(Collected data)

══════

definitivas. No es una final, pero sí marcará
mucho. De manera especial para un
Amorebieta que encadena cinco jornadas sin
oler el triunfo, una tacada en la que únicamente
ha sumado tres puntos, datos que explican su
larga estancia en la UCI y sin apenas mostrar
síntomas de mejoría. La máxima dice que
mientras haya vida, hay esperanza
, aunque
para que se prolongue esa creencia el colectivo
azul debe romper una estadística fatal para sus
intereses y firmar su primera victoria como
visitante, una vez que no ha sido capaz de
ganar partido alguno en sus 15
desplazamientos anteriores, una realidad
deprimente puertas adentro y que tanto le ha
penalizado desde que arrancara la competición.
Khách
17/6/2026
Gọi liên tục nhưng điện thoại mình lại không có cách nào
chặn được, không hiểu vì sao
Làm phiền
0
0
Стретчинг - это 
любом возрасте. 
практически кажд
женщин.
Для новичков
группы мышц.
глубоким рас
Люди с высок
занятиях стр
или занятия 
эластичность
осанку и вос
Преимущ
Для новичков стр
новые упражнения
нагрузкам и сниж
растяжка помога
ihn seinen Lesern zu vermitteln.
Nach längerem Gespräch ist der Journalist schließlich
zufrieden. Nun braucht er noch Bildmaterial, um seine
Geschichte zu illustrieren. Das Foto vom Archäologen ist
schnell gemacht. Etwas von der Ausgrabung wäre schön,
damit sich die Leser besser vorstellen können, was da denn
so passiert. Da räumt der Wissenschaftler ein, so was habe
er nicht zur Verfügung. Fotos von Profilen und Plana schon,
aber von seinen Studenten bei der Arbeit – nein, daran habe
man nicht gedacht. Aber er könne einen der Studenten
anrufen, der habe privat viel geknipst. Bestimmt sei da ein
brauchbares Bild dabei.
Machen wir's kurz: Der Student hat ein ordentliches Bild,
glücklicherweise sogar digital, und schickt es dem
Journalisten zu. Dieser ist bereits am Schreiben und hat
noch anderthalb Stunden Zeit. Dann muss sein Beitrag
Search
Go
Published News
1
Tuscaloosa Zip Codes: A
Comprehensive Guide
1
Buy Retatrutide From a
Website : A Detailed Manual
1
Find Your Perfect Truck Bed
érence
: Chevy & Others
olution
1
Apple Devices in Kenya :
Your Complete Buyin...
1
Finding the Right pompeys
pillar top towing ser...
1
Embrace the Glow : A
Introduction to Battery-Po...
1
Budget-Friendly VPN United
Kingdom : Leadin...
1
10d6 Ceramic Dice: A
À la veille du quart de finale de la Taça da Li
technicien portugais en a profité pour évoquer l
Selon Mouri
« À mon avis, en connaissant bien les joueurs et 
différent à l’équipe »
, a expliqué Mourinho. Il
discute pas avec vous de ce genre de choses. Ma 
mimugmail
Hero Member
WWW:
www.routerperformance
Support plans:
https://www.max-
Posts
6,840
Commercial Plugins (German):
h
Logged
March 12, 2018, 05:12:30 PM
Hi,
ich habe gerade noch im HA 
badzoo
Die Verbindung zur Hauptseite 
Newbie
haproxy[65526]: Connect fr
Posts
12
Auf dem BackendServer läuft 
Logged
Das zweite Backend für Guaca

══════

▸ **PROBLEM DETAILS**
The answer is the lines above between the line holding "группы мышц." and the line holding "Nach längerem Gespräch", inclusive, each written out exactly, and no others.

▸ **WRITTEN ANSWER**
группы мышц.
глубоким рас
Люди с высок
занятиях стр
или занятия 
эластичность
осанку и вос
Преимущ
Для новичков стр
новые упражнения
нагрузкам и сниж
растяжка помога
ihn seinen Lesern zu vermitteln.
Nach längerem Gespräch ist der Journalist schließlich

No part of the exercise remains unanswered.